Excerpts from a dataset
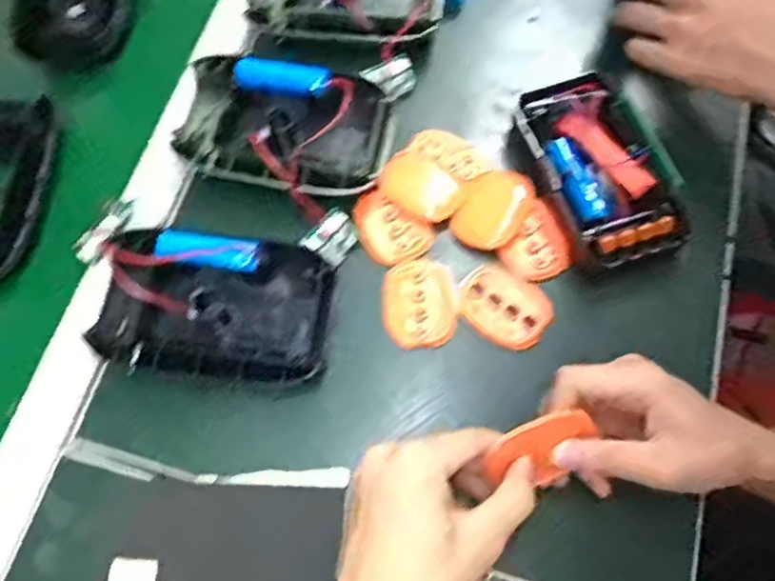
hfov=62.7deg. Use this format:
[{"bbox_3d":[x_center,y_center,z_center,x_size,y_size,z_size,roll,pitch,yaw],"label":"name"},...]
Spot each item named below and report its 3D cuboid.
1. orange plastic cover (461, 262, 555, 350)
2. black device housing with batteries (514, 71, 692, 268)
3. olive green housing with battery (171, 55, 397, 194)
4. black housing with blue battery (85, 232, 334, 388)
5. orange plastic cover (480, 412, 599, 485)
[{"bbox_3d":[0.081,0.010,0.436,0.061,0.008,0.050,40,75,15],"label":"orange plastic cover"},{"bbox_3d":[0.151,-0.088,0.454,0.081,0.038,0.150,-19,69,-6],"label":"black device housing with batteries"},{"bbox_3d":[-0.077,-0.119,0.471,0.154,0.041,0.104,10,69,5],"label":"olive green housing with battery"},{"bbox_3d":[-0.115,0.011,0.425,0.156,0.040,0.098,10,69,5],"label":"black housing with blue battery"},{"bbox_3d":[0.081,0.088,0.349,0.058,0.011,0.037,-18,101,-1],"label":"orange plastic cover"}]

_YOUR OBJECTIVE:_ Output the lines above verbatim, images excluded.

_RESULT:_
hfov=62.7deg. Use this format:
[{"bbox_3d":[x_center,y_center,z_center,x_size,y_size,z_size,roll,pitch,yaw],"label":"name"},...]
Spot each item named below and report its 3D cuboid.
1. orange plastic cover (461, 262, 555, 350)
2. black device housing with batteries (514, 71, 692, 268)
3. olive green housing with battery (171, 55, 397, 194)
4. black housing with blue battery (85, 232, 334, 388)
5. orange plastic cover (480, 412, 599, 485)
[{"bbox_3d":[0.081,0.010,0.436,0.061,0.008,0.050,40,75,15],"label":"orange plastic cover"},{"bbox_3d":[0.151,-0.088,0.454,0.081,0.038,0.150,-19,69,-6],"label":"black device housing with batteries"},{"bbox_3d":[-0.077,-0.119,0.471,0.154,0.041,0.104,10,69,5],"label":"olive green housing with battery"},{"bbox_3d":[-0.115,0.011,0.425,0.156,0.040,0.098,10,69,5],"label":"black housing with blue battery"},{"bbox_3d":[0.081,0.088,0.349,0.058,0.011,0.037,-18,101,-1],"label":"orange plastic cover"}]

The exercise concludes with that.